The door clacked shut, and the next Makoto saw, Sae was holding her head in her hands, nearly shaking on her legs as she made for the couch, and breathing heavier than Makoto could ever remember.
"Sis, are you okay?" she said. Makoto took a step away from the drawer, shook her head and pushed it back shut for now. "Did something happen?"
Sae's voice came out torn and strained. "It's just been a long day," she said.
There was only one thing Makoto could think that meant. She sat down by her side. "You got him?"
Sae's breath hitched. She took her hands away, off the faint streaks of tears down the side of her face. "I got him," Sae said.
Makoto covered a gasp, and held her other hand over her heart. No doubt, it was a huge weight off her shoulders, whether Sae thought of it that way or not. There was some justice in this world after all, and their father hadn't died for nothing.
If only there was some way to get it through her head.
"This isn't the end," Sae said. "But it's a big step." It was never the end, with her. There was always a bigger case, a bigger puzzle, that even someone like Kaneshiro was only one piece of it.
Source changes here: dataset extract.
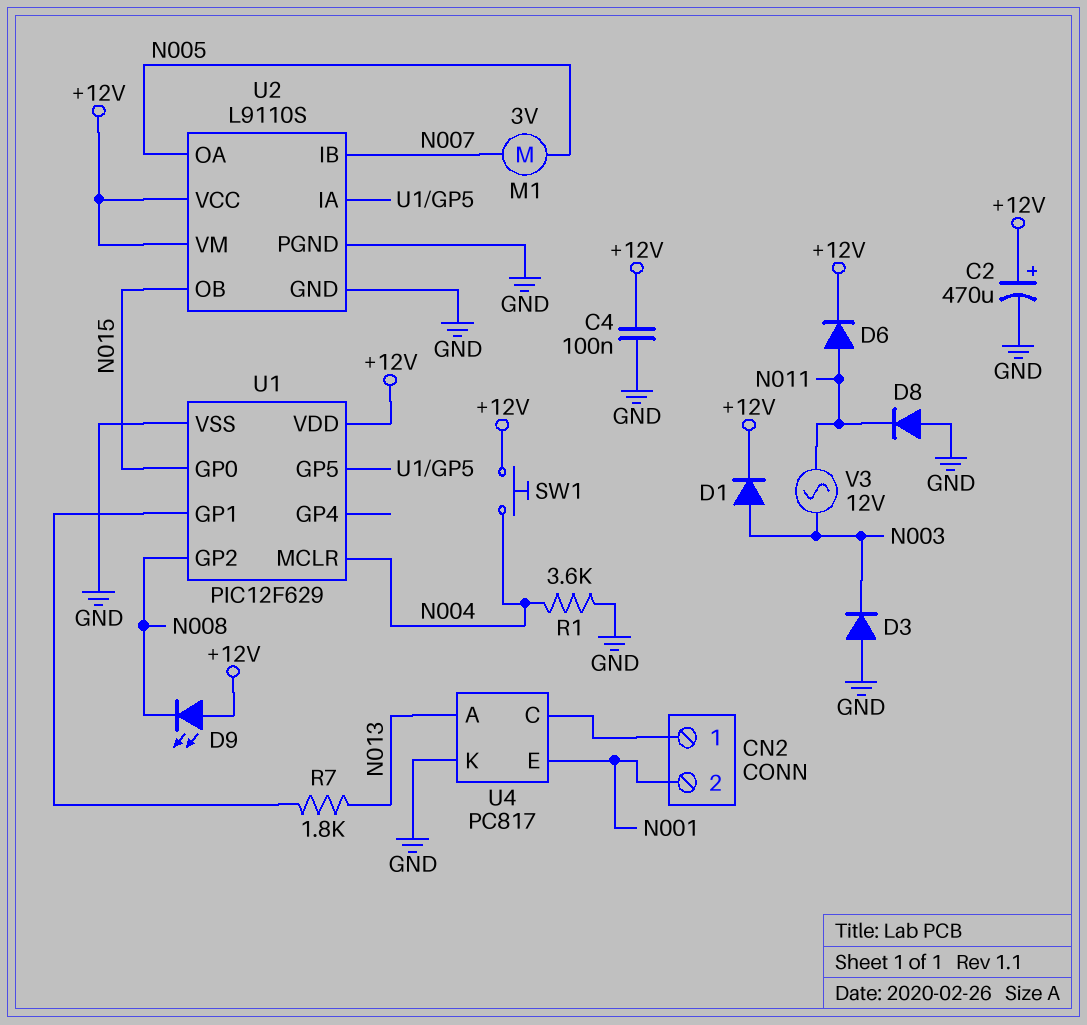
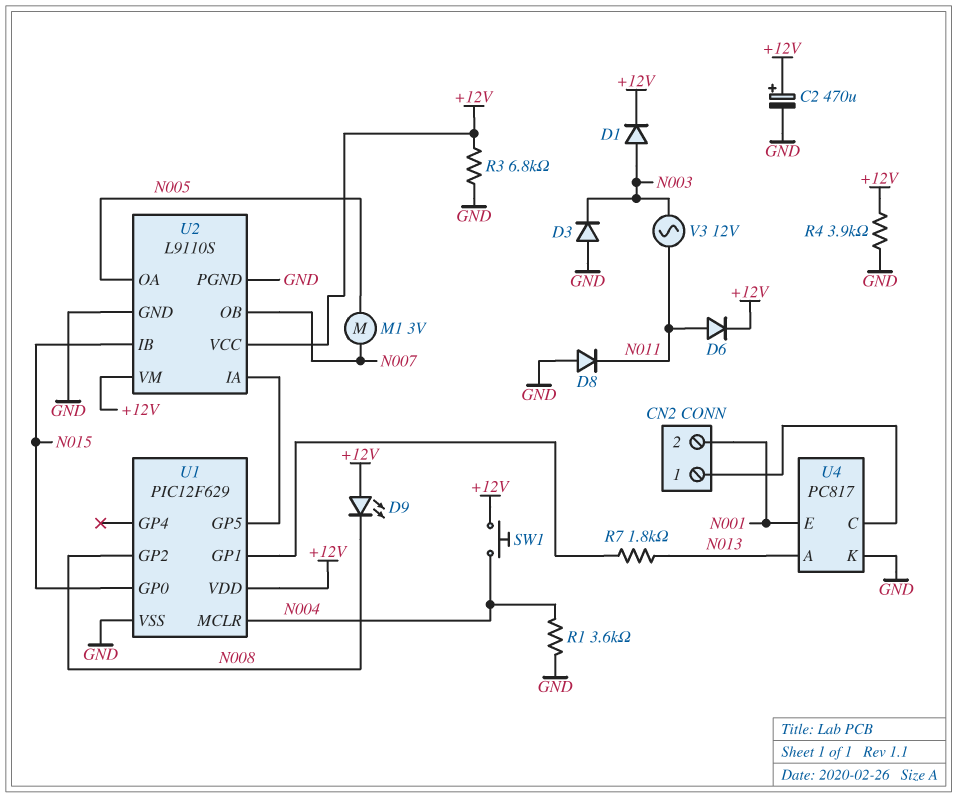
C4: 100nF (+12V, GND) -> none
R3: none -> 6.8k (+12V, GND)
R4: none -> 3.9k (+12V, GND)
U2 pin IB: N007 -> N015
U2 pin OB: N015 -> N007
Makoto laid her hand on her sister's shoulder. "You don't have to take the next step right away," she said. "Take some time to take care of yourself. I'll help as much as I can, but if you keep pushing yourself harder and harder, it's like I'm fighting to save you from yourself. And who can save anyone from you?"
She shook her head, looked around the walls and the ceiling. "Apparently, Naegi can," Sae said.
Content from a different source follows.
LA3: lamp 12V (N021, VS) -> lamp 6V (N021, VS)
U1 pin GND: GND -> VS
"Naegi's just different," Makoto said. "But, I guess this means the Phantom Thieves are still at large?"
Eyes wide open now, Sae brushed the last drop of her tears away. "For now," she said. "So you don't have to sound so happy about it. I'll find another way."
"Well, that's only natural." Makoto hopped up, and ran back to the kitchen to plate dinner, and brought it back to Sae. "Here, Sis," she said. "Salad with yellowtail tonight. You can get started without me. I'm going to go fill the rice bin first."
Sae took hold of the plate. "Thank you, Makoto."
Behind her, ceramic clinked and fresh, crisp leaves crunched apart. Makoto swept the fish bones into the trashcan, and picked the small sickle out of the drawer. She pressed it to the middle of the rice sack, over the open bin.
They found him there, a fat man with slick hair sat motionless against a black, concrete wall. His head hung down. A gash across his neck sprayed blood against the stone behind him.
A warm pool gathered around his legs, out to his shoes, creeping over the floor, spewing out with the rest of his guts, sliced wide open.